Journalists at National World condemn redundancy process 

  • 26 Jun 2023

The NUJ has expressed dismay at National World’s treatment of staff during its current redundancy process.

This month, the publisher of titles including the Edinburgh Evening News, Yorkshire Evening Post and Blackpool Gazette announced it would place tens of jobs at risk of redundancy.   

The NUJ estimates an increase in previous figures, with 34 journalists’ roles expected to be cut and a total of 54 people at risk. Journalists at the company have condemned the poor handling of processes, with staff reporting varying consultation deadlines shared by management and some consultation meetings lasting only 15 – 20 minutes, providing inadequate time to understand critical information.  

The union has expressed concern about the emotional toll the poorly managed process is having on members, with journalists citing worsening mental health and no risk assessments or equality impact assessments shared on the proposals to date.  

Last week it emerged that there is no minimum payment being proposed for journalists made redundant with less than two years’ service.  

Laura Davison, NUJ national organiser, said:

“Members have been blindsided by their treatment throughout this difficult time. Through the consultation the union has asked National World for detail on the level of savings the business is hoping to make alongside information about site revenues to help inform negotiations.

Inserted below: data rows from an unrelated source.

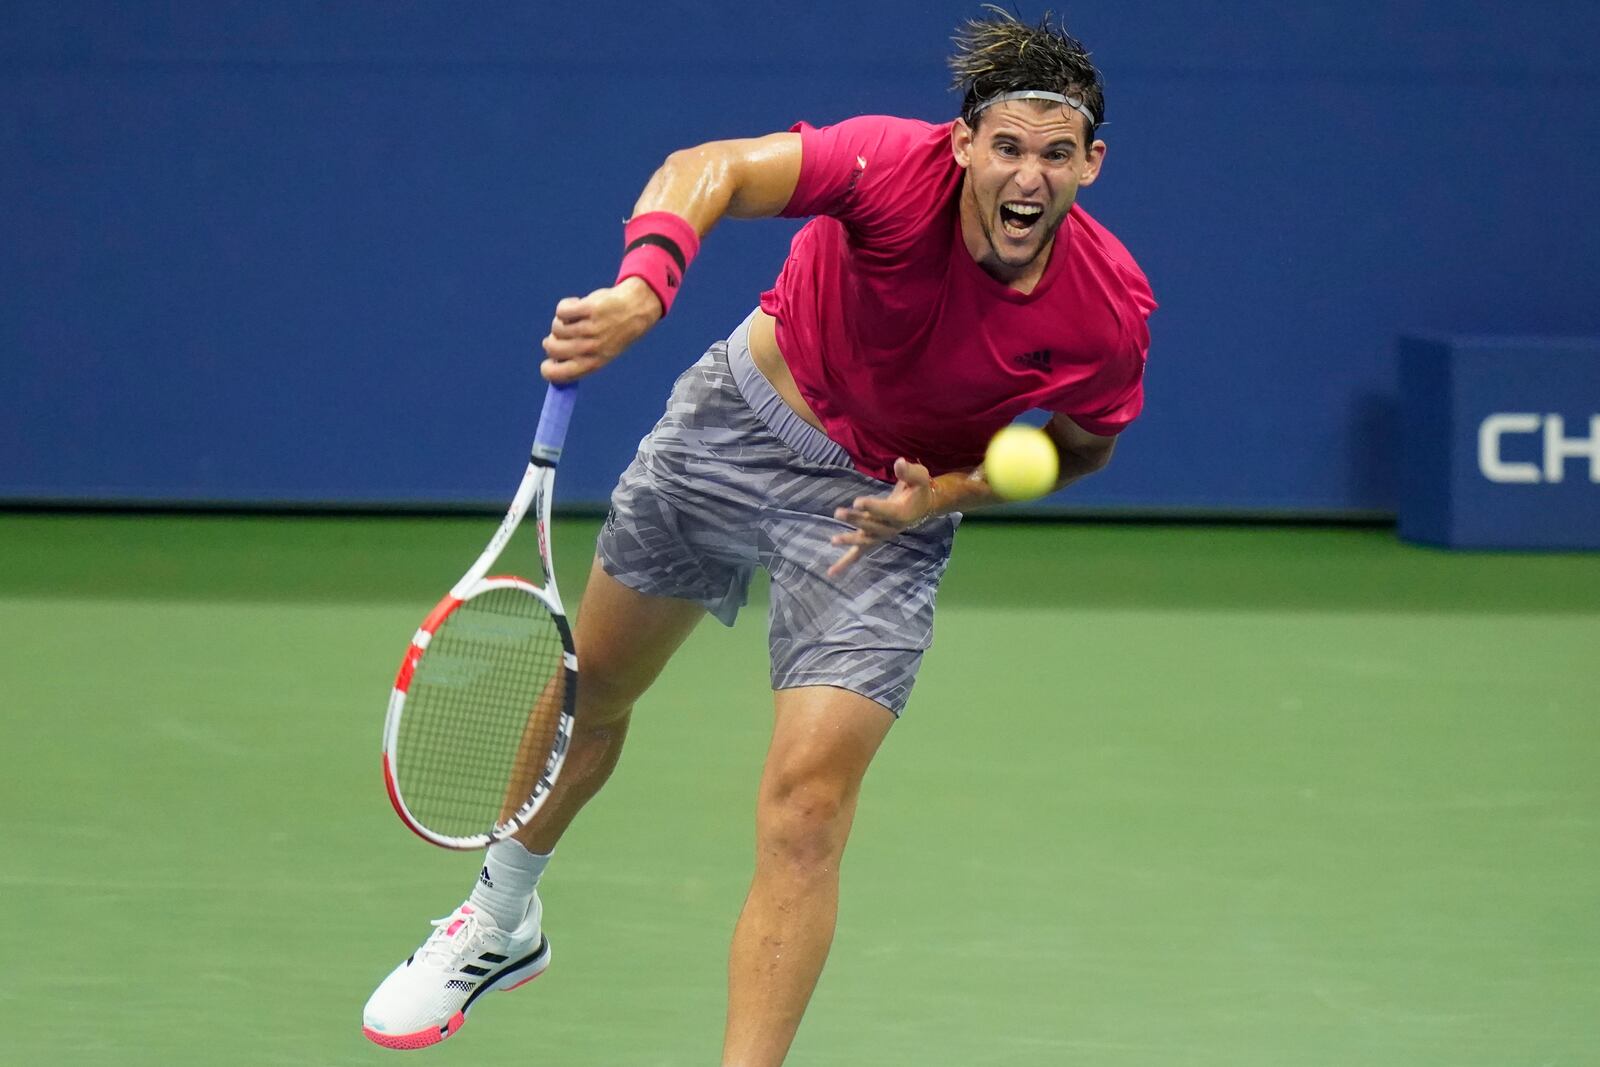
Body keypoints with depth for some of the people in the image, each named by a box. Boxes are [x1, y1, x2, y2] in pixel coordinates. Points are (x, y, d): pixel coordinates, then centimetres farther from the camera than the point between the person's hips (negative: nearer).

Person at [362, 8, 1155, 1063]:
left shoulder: (1109, 311, -24)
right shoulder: (899, 170, -31)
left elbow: (1080, 442, -3)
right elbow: (711, 170, -40)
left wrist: (943, 492, -19)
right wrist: (644, 285, -60)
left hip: (883, 504, -1)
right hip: (746, 414, 1)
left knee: (804, 812, -16)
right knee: (593, 688, 21)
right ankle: (503, 919, 49)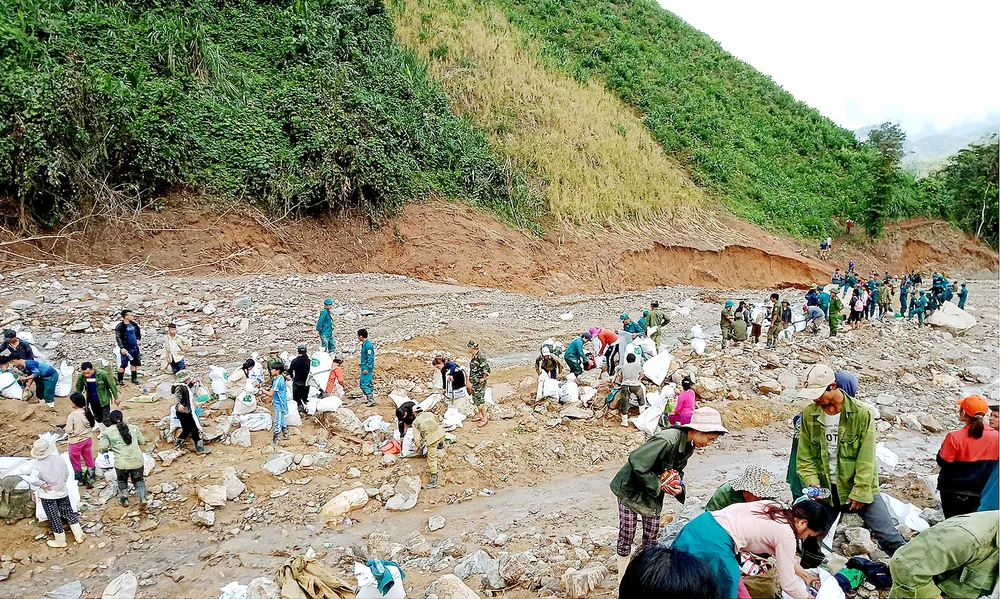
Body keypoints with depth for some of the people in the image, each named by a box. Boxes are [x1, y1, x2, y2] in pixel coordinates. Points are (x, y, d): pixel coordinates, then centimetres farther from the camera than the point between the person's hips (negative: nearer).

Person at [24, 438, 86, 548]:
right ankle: (79, 536, 26)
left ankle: (60, 542, 28)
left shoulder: (37, 466, -24)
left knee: (54, 518, 12)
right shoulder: (58, 458, -13)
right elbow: (66, 473, -1)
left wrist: (43, 485, -22)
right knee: (69, 513, 19)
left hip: (48, 495, -4)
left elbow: (33, 480, -41)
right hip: (62, 491, 4)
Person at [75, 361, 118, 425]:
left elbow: (112, 385, -13)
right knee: (98, 419, 20)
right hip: (93, 402, 4)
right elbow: (78, 388, 4)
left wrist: (116, 398, -6)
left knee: (106, 421, 0)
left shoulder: (102, 374, -24)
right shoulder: (81, 376, -14)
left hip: (103, 401, -4)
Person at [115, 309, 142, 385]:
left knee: (134, 363, 13)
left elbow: (138, 332, 24)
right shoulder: (120, 326, -13)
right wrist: (122, 348, -24)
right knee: (123, 364, -4)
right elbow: (118, 338, -17)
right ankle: (120, 380, 7)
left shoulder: (134, 324, 6)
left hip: (134, 348, 6)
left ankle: (134, 378, 24)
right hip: (126, 349, -6)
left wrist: (138, 339, 9)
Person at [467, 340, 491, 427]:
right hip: (474, 382, 10)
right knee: (475, 399, 17)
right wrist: (470, 379, 19)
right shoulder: (473, 356, 8)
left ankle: (484, 418, 4)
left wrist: (483, 378, -17)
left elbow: (487, 369, -25)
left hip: (479, 383, -10)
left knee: (480, 400, -5)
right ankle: (479, 415, 30)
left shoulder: (481, 356, -22)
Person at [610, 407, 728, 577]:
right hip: (631, 489, -8)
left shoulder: (689, 447, -2)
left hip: (654, 494, 8)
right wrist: (656, 484, -26)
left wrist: (679, 488, -9)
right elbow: (636, 461, -35)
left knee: (651, 537, 10)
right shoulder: (668, 440, -32)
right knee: (626, 535, 1)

Despite this, the company has failed to share necessary information, with members left distressed as they face redundancy with little clarity about the strategic direction of the business.   

"Dedicated journalists deserve fair treatment but without a willingness to meaningfully engage with the union on the process and ways to mitigate redundancies, National World is sending a message to staff that it does not value the very people who have invested their talent and skill into the company.”  

A group chapel representative said:

“National World’s policy not to provide a minimum redundancy payment for those with less than two years’ service is typical of the lack of concern that it now shows for its staff. To place anyone at risk of redundancy in the midst of a cost of living crisis and potentially offer nothing more than four weeks' notice - while simultaneously preparing to pay out £1.3m to shareholders - is utterly shameful. 

"It is just one of the many issues arising from what has been a chaotic consultation process that has caused unnecessary distress to those put at risk. Members have felt rushed to make important decisions due to arbitrary deadlines imposed by the company, in some cases without having all the details they need to make any kind of informed choice. 

"Management would be wise to remember that the rest of the staff - and potential future employees - are watching closely and will be taking note of whether this is an employer who they can trust to treat them fairly and decently. The company must engage in good faith with the NUJ to reverse poor practices and ensure all staff are treated with respect." 

The NUJ is urging the publisher to rethink its approach and ensure information relayed to staff is accurate, consistent and accessible. The union is seeking engagement to ensure there are no compulsory redundancies and criteria used is fair with necessary consultation."